Final project poster and writeup: Detailed poster and write-up guidelines can be found here.

Collaboration Policy

Students must write up their problem sets individually. Students should not share their code or solutions (i.e., the write up) with anyone inside or outside of the class, nor should it be posted publicly to GitHub or any other website. You are asked on problem sets to identify your collaborators. If you did not discuss the problem set with anyone, you should write "Collaborators: none." If in writing up your solution you make use of any external reference (e.g. a paper, Wikipedia, a website), both acknowledge your source and write up the solution in your own words. It is a violation of this policy to submit a problem solution that you cannot orally explain to a member of the course staff.

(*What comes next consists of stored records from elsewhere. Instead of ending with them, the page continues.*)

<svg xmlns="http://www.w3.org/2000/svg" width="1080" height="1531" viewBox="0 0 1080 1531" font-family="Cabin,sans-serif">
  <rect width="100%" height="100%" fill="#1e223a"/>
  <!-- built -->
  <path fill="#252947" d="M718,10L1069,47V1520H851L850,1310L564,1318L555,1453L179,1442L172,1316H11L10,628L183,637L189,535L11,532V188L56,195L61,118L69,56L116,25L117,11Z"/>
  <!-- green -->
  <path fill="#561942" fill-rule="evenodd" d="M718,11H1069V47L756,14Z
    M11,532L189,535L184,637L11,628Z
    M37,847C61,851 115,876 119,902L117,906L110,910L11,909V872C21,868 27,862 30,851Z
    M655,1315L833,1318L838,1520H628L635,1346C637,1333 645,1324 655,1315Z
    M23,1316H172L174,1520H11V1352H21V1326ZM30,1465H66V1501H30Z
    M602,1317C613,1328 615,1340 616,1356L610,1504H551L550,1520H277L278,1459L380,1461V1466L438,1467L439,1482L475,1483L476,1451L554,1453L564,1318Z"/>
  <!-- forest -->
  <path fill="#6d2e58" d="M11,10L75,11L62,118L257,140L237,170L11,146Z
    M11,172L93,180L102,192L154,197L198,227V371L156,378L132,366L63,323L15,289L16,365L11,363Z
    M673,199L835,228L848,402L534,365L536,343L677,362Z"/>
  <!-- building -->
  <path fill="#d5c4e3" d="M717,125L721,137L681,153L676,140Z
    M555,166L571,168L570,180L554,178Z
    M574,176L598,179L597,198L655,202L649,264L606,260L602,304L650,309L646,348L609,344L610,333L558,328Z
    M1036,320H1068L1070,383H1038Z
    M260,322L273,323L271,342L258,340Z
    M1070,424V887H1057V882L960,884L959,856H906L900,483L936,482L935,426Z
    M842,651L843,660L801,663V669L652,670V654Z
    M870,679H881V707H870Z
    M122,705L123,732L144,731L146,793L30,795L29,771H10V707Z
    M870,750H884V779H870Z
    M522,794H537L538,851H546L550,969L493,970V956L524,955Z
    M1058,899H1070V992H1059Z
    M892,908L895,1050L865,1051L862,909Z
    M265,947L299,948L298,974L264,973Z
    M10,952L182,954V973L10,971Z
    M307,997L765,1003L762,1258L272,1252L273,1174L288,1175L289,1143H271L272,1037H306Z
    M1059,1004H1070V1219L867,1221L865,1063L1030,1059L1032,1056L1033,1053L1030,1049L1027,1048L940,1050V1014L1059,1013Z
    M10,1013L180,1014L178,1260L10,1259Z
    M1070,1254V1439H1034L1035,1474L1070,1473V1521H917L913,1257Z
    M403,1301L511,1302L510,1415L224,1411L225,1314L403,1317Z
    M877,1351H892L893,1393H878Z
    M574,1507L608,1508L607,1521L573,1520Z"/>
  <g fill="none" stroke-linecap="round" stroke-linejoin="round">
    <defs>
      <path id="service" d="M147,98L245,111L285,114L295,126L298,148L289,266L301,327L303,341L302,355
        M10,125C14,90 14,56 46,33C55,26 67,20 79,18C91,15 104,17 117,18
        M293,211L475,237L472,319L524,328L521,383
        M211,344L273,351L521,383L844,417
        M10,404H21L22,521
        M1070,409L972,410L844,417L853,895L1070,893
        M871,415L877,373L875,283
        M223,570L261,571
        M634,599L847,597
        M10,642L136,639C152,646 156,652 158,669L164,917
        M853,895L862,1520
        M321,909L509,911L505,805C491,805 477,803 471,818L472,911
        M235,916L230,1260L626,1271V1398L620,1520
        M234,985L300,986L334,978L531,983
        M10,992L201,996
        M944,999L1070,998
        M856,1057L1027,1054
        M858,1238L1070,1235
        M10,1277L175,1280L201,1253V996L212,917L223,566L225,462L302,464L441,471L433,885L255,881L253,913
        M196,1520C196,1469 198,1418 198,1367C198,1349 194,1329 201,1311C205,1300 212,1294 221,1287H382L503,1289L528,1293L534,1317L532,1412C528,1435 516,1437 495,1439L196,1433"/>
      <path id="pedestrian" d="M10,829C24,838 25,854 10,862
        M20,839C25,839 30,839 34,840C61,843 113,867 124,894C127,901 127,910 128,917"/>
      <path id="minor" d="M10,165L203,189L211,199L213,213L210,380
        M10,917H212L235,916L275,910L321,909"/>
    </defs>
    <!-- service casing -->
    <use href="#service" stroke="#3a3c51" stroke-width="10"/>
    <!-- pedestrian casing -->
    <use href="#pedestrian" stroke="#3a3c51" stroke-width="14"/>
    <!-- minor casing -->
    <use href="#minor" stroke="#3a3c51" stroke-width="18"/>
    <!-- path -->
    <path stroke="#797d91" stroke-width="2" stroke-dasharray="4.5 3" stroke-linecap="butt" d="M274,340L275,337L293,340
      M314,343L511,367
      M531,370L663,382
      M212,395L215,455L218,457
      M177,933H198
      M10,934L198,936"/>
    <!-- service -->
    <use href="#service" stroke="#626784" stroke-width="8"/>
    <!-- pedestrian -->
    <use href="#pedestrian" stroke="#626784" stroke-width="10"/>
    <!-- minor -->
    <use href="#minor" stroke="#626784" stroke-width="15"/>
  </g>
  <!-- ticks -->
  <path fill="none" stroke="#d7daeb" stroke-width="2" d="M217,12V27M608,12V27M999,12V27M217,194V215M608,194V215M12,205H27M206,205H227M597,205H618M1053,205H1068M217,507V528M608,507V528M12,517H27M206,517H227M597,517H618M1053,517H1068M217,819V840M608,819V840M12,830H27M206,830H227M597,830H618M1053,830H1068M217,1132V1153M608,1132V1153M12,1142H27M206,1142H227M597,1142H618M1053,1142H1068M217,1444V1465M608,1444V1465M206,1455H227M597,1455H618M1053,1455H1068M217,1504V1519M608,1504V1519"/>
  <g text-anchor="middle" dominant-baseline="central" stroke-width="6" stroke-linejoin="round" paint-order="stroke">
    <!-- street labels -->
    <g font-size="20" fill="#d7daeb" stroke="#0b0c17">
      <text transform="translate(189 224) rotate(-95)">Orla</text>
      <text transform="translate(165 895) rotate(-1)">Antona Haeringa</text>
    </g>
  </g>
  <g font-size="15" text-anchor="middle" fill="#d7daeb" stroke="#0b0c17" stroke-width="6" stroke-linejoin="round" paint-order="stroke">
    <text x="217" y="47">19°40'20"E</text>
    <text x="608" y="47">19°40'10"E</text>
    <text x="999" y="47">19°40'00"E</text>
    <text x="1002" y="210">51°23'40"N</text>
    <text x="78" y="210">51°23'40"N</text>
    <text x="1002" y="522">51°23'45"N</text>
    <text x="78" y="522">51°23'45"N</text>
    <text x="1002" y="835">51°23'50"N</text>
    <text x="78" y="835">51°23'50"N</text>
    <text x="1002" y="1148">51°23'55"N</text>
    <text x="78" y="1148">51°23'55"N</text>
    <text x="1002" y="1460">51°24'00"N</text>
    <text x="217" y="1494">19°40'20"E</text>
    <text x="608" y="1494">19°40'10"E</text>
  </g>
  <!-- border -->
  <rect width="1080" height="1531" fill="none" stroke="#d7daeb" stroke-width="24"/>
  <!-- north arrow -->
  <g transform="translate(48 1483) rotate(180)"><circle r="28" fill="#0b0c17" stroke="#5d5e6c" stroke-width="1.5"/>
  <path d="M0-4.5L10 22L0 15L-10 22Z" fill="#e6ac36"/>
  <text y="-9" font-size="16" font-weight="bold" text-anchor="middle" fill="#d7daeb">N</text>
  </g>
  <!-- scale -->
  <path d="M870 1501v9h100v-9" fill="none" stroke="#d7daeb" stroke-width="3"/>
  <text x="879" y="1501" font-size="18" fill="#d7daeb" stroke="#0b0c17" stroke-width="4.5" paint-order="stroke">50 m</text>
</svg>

Plagiarism and other dishonest behavior cannot be tolerated in any academic environment that prides itself on individual accomplishment. If you have any questions about the collaboration policy, or if you feel that you may have violated the policy, please talk to one of the course staff.

Problem Set Late Policy

(starting for pset2 onwards)

[2 "slack" days] We understand that sometimes things outside one's control prevent submitting by the deadline. As such, each student is given 2 "slack" days that they can use throughout the semester (e.g. you could submit two psets one day late each or you could submit one pset two days late) without a late penalty. the days do not subdivide into sub-day units: 2 hours late would spend one of the slack days without 22 hours of "rollover". In your pdf writeup, specify how many slack days you are using (they cannot be used retroactively).
[10% off per unexcused late day.] If you submit a pset 3 days late and use 1 slack day, then this is 2 unexcused late days, which translates to 20% off your homework.
[write on homework] In order to use a slack day, students must include it in writing on their submission pdf. Otherwise, TAs will assume no slack days used.

Scenarios:

Sam uses 2 slack days on HW3. This is the first time Sam has used any slack days. Sam now has 0 remaining slack days and receives her homework score with no penalty.
Jamie uses 1 slack day on HW3 but submits 52 hours after the deadline. Therefore Jamie is 3 days late (rounded up) and receives 20% off the graded homework. This is the first time Jamie has used any slack days, so Jamie now has 1 slack day remaining.